Allianz en embuscade ?

La banque numéro un sur le marché italien de l’assurance-vie envisagerait de construire un grand pôle de la banque et de l’assurance en unissant ses activités à celles de Generali. Dans le même temps, Inesta céderait certaines filiales étrangères à l’assureur allemand Allianz qui pourrait alors racheter les actifs de Generali en Suisse, en Espagne ainsi qu’en France.

Une cible potentielle

L’assureur italien était redevenu une cible potentielle après l’arrivée à sa tête du français Philippe Donnet et des signes d’instabilité de son tour de table. Le fait que le nouveau pdg ait travaillé pour Axa pendant l’essentiel de sa carrière avait notamment ravivé l’hypothèse (là encore aussitôt démentie) d’un rachat de l’assureur italien par le français. Les rumeurs avaient été relancées par la suite avec les déclarations faites en novembre dernier par Mediobanca, l’actionnaire principal de Generali, sur sa volonté de faire baisser sa participation de 13 à 10 % à court terme.

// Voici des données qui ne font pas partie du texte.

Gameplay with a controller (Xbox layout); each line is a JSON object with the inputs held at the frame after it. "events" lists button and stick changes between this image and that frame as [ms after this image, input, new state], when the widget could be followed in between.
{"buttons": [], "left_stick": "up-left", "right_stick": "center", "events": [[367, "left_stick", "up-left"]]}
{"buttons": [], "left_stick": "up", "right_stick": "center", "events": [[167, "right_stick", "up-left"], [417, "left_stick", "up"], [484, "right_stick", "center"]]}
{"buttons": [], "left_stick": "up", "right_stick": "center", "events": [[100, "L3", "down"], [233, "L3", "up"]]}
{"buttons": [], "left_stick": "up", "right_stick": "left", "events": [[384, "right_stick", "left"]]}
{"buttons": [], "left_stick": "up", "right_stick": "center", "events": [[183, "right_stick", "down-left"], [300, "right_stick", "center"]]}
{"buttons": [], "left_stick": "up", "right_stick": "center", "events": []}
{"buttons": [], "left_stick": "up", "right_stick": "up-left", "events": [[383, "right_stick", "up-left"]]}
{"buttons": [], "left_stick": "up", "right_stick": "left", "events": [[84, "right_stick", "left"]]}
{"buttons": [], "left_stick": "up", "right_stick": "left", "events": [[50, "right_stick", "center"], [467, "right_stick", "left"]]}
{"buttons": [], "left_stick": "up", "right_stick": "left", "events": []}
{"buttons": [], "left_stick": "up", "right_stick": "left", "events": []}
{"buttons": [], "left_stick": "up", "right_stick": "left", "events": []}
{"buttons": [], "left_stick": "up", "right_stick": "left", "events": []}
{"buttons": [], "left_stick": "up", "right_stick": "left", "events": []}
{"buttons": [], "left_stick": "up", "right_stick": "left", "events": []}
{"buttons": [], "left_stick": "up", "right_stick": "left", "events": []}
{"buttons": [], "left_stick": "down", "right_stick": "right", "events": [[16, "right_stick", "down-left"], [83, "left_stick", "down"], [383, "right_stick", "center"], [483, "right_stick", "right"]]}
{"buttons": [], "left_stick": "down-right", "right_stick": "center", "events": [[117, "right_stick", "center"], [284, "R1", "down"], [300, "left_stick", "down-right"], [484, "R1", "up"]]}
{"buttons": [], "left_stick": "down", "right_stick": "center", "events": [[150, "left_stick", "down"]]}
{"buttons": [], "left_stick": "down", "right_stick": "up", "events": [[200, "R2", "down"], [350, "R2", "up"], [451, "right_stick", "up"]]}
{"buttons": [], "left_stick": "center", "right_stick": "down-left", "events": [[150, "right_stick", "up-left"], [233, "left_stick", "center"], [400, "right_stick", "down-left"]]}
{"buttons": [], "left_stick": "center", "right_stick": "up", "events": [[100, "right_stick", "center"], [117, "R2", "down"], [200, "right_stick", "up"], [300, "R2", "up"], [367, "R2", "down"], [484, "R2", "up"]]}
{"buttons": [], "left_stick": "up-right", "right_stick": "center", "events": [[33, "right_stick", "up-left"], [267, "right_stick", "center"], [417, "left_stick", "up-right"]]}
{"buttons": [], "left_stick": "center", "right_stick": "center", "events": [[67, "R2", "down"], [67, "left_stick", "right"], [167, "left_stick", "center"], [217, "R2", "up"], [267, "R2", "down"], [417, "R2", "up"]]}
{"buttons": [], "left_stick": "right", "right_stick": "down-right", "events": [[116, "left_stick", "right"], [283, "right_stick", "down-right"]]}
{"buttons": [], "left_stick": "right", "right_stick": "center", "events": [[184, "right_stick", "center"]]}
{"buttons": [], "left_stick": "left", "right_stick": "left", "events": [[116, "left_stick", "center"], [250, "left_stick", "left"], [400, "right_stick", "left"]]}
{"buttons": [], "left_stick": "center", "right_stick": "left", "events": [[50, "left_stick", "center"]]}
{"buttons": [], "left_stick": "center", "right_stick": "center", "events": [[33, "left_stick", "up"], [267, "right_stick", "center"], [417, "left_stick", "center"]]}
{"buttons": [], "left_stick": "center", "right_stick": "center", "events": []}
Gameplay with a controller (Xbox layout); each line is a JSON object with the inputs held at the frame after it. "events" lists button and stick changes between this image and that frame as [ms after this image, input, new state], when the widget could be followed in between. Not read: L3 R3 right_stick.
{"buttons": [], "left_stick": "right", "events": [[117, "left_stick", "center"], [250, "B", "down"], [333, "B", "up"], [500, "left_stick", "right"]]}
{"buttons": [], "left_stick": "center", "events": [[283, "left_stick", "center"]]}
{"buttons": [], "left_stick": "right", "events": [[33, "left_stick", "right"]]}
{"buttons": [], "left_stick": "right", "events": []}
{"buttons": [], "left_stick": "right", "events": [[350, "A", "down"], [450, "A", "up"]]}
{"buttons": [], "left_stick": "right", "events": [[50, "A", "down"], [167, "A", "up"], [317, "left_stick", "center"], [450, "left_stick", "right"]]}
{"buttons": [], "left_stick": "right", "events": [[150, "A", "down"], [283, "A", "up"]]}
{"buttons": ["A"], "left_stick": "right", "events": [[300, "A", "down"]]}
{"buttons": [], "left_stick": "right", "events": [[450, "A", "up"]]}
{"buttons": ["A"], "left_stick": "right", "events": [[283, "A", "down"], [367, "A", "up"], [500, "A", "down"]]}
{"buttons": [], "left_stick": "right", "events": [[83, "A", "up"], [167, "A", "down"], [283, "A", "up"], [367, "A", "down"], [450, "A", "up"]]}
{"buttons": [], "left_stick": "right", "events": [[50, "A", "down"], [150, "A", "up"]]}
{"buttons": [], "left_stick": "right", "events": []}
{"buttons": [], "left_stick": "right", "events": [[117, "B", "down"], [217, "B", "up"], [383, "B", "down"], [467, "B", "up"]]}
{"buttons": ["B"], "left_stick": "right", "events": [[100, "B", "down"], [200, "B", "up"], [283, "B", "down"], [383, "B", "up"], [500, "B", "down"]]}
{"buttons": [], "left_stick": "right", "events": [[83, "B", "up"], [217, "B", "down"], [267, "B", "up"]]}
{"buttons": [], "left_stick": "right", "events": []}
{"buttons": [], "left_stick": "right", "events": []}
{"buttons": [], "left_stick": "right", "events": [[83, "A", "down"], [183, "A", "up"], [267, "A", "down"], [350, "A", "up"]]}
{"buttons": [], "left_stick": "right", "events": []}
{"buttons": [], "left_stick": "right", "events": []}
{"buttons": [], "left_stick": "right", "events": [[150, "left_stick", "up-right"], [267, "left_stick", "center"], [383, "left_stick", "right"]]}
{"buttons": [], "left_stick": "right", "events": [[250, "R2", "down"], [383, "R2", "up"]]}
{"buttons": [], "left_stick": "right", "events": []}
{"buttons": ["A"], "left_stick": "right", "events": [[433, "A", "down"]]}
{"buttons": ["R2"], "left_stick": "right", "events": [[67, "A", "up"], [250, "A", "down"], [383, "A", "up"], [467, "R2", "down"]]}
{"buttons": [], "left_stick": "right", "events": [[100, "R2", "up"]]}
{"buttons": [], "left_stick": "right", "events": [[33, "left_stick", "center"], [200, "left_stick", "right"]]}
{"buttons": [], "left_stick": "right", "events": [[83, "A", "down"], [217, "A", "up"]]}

Mercredi soir, interrogé par l'agence de presse allemande DPA, en marge d'une conférence en Allemagne, Thomas Buberl, directeur général d'Axa, a déclaré que jouer un grand rôle dans la consolidation du secteur n'était toutefois « pas la stratégie » de l'assureur français.

Les marchés en faveur du mariage

Les marchés, eux, semblent pencher pour le scénario du mariage avec Intesa. Depuis lundi l’action de l’assureur italien a littéralement bondi. Après avoir déjà grimpé à 14,30 euros lundi soir, sa valeur a atteint 15,57 euros mercredi.

Le départ du numéro deux de Generali

Enième coup de théâtre : mercredi soir, Generali a annoncé le départ de son numéro deux, Alberto Minali, et son remplacement au poste de directeur financier par Luigi Lubelli. Le conseil d'administration, réuni dans la soirée  « a décidé d'interrompre le contrat de travail du directeur général et directeur financier Alberto Minali », a indiqué Generali dans un communiqué. Un accord a ainsi été passé avec Alberto Minali qui quittera ses fonctions le 31 janvier. Cet accord prévoit le versement d'au moins 5,7 millions d'euros bruts, via différents bonus et en compensation d'une clause de non-concurrence. « Pour le moment il ne sera pas remplacé dans son rôle de directeur général », a fait savoir l'assureur italien, indiquant que « toutes les fonctions de premier niveau de l'entreprise qui revenaient précédemment à Minali sont remises, avec effet immédiat, en rapport direct avec le PDG », le français Philippe Donnet.